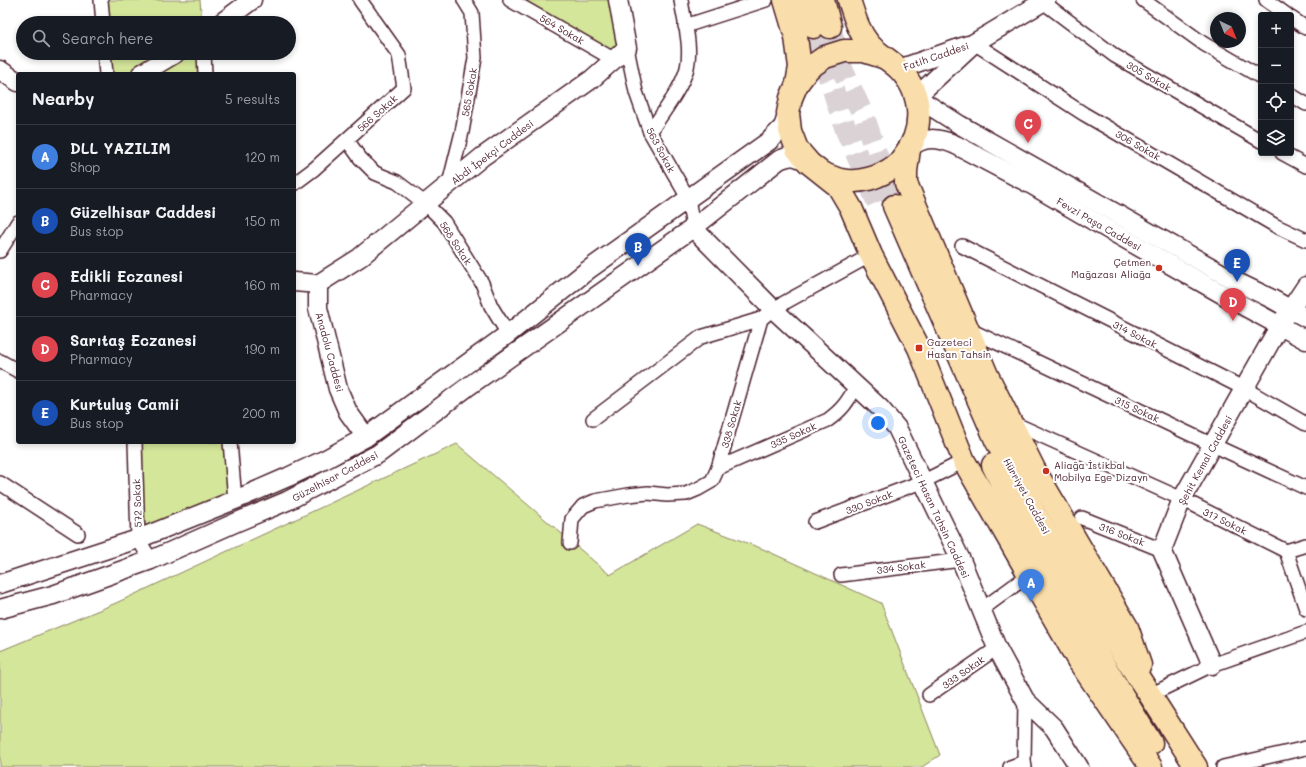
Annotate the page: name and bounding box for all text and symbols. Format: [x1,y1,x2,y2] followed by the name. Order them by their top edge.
[537,11,587,47] street label: 564 Sokak
[1210,12,1246,48] north arrow
[1258,12,1294,156] map controls
[1258,12,1294,48] button: +
[16,16,296,60] search box
[30,27,52,49] icon: search
[62,28,153,48] text: Search here
[901,38,971,74] street label: Fatih Caddesi
[1258,48,1294,84] button: −
[1124,58,1174,94] street label: 305 Sokak
[458,67,480,117] street label: 565 Sokak
[1258,84,1294,120] button: locate
[32,87,94,109] text: Nearby
[225,90,280,107] text: 5 results
[354,91,400,135] street label: 566 Sokak
[1015,110,1041,143] pin: C
[448,116,536,188] street label: Abdi İpekçi Caddesi
[1258,120,1294,156] button: layers
[643,125,679,175] street label: 563 Sokak
[1113,127,1163,163] street label: 306 Sokak
[70,138,171,158] text: DLL YAZILIM
[40,148,50,165] text: A
[244,148,280,165] text: 120 m
[70,158,100,175] text: Shop
[1054,194,1144,254] street label: Fevzi Paşa Caddesi
[70,202,216,222] text: Güzelhisar Caddesi
[41,212,49,229] text: B
[244,212,280,229] text: 150 m
[437,218,475,268] street label: 568 Sokak
[70,222,123,239] text: Bus stop
[625,233,651,266] pin: B
[1224,249,1250,282] pin: E
[1071,255,1151,281] place label: Çetmen Mağazası Aliağa
[1154,263,1164,273] marker: Çetmen Mağazası Aliağa
[70,266,183,286] text: Edikli Eczanesi
[40,276,50,293] text: C
[244,276,280,293] text: 160 m
[70,286,133,303] text: Pharmacy
[1220,288,1246,321] pin: D
[313,310,347,394] street label: Anadolu Caddesi
[1111,317,1159,351] street label: 314 Sokak
[70,330,197,350] text: Sarıtaş Eczanesi
[927,335,991,361] place label: Gazeteci Hasan Tahsin
[40,340,50,357] text: D
[244,340,280,357] text: 190 m
[914,343,924,353] marker: Gazeteci Hasan Tahsin
[70,350,133,367] text: Pharmacy
[1112,393,1162,425] street label: 315 Sokak
[70,394,180,414] text: Kurtuluş Camii
[717,398,745,450] street label: 338 Sokak
[41,404,49,421] text: E
[242,404,280,421] text: 200 m
[868,413,888,433] your location
[1175,413,1235,507] street label: Şehit Kemal Caddesi
[70,414,123,431] text: Bus stop
[768,419,818,451] street label: 335 Sokak
[895,434,973,580] street label: Gazeteci Hasan Tahsin Caddesi
[290,447,380,505] street label: Güzelhisar Caddesi
[1000,455,1054,537] street label: Hürriyet Caddesi
[1054,458,1148,484] place label: Aliağa İstikbal Mobilya Ege Dizayn
[1041,466,1051,476] marker: Aliağa İstikbal Mobilya Ege Dizayn
[129,478,145,528] street label: 572 Sokak
[843,487,895,517] street label: 330 Sokak
[1201,504,1249,538] street label: 317 Sokak
[1097,519,1147,549] street label: 316 Sokak
[876,557,926,577] street label: 334 Sokak
[1018,569,1044,602] pin: A
[939,652,987,692] street label: 333 Sokak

═══

## [Aim of the task]
Could you repeat every record exactly as written, with the pictures left out?

## [Completed exercise]
Annotate the page: name and bounding box for all text and symbols. Format: [x1,y1,x2,y2] followed by the name. Order them by their top edge.
[537,11,587,47] street label: 564 Sokak
[1210,12,1246,48] north arrow
[1258,12,1294,156] map controls
[1258,12,1294,48] button: +
[16,16,296,60] search box
[30,27,52,49] icon: search
[62,28,153,48] text: Search here
[901,38,971,74] street label: Fatih Caddesi
[1258,48,1294,84] button: −
[1124,58,1174,94] street label: 305 Sokak
[458,67,480,117] street label: 565 Sokak
[1258,84,1294,120] button: locate
[32,87,94,109] text: Nearby
[225,90,280,107] text: 5 results
[354,91,400,135] street label: 566 Sokak
[1015,110,1041,143] pin: C
[448,116,536,188] street label: Abdi İpekçi Caddesi
[1258,120,1294,156] button: layers
[643,125,679,175] street label: 563 Sokak
[1113,127,1163,163] street label: 306 Sokak
[70,138,171,158] text: DLL YAZILIM
[40,148,50,165] text: A
[244,148,280,165] text: 120 m
[70,158,100,175] text: Shop
[1054,194,1144,254] street label: Fevzi Paşa Caddesi
[70,202,216,222] text: Güzelhisar Caddesi
[41,212,49,229] text: B
[244,212,280,229] text: 150 m
[437,218,475,268] street label: 568 Sokak
[70,222,123,239] text: Bus stop
[625,233,651,266] pin: B
[1224,249,1250,282] pin: E
[1071,255,1151,281] place label: Çetmen Mağazası Aliağa
[1154,263,1164,273] marker: Çetmen Mağazası Aliağa
[70,266,183,286] text: Edikli Eczanesi
[40,276,50,293] text: C
[244,276,280,293] text: 160 m
[70,286,133,303] text: Pharmacy
[1220,288,1246,321] pin: D
[313,310,347,394] street label: Anadolu Caddesi
[1111,317,1159,351] street label: 314 Sokak
[70,330,197,350] text: Sarıtaş Eczanesi
[927,335,991,361] place label: Gazeteci Hasan Tahsin
[40,340,50,357] text: D
[244,340,280,357] text: 190 m
[914,343,924,353] marker: Gazeteci Hasan Tahsin
[70,350,133,367] text: Pharmacy
[1112,393,1162,425] street label: 315 Sokak
[70,394,180,414] text: Kurtuluş Camii
[717,398,745,450] street label: 338 Sokak
[41,404,49,421] text: E
[242,404,280,421] text: 200 m
[868,413,888,433] your location
[1175,413,1235,507] street label: Şehit Kemal Caddesi
[70,414,123,431] text: Bus stop
[768,419,818,451] street label: 335 Sokak
[895,434,973,580] street label: Gazeteci Hasan Tahsin Caddesi
[290,447,380,505] street label: Güzelhisar Caddesi
[1000,455,1054,537] street label: Hürriyet Caddesi
[1054,458,1148,484] place label: Aliağa İstikbal Mobilya Ege Dizayn
[1041,466,1051,476] marker: Aliağa İstikbal Mobilya Ege Dizayn
[129,478,145,528] street label: 572 Sokak
[843,487,895,517] street label: 330 Sokak
[1201,504,1249,538] street label: 317 Sokak
[1097,519,1147,549] street label: 316 Sokak
[876,557,926,577] street label: 334 Sokak
[1018,569,1044,602] pin: A
[939,652,987,692] street label: 333 Sokak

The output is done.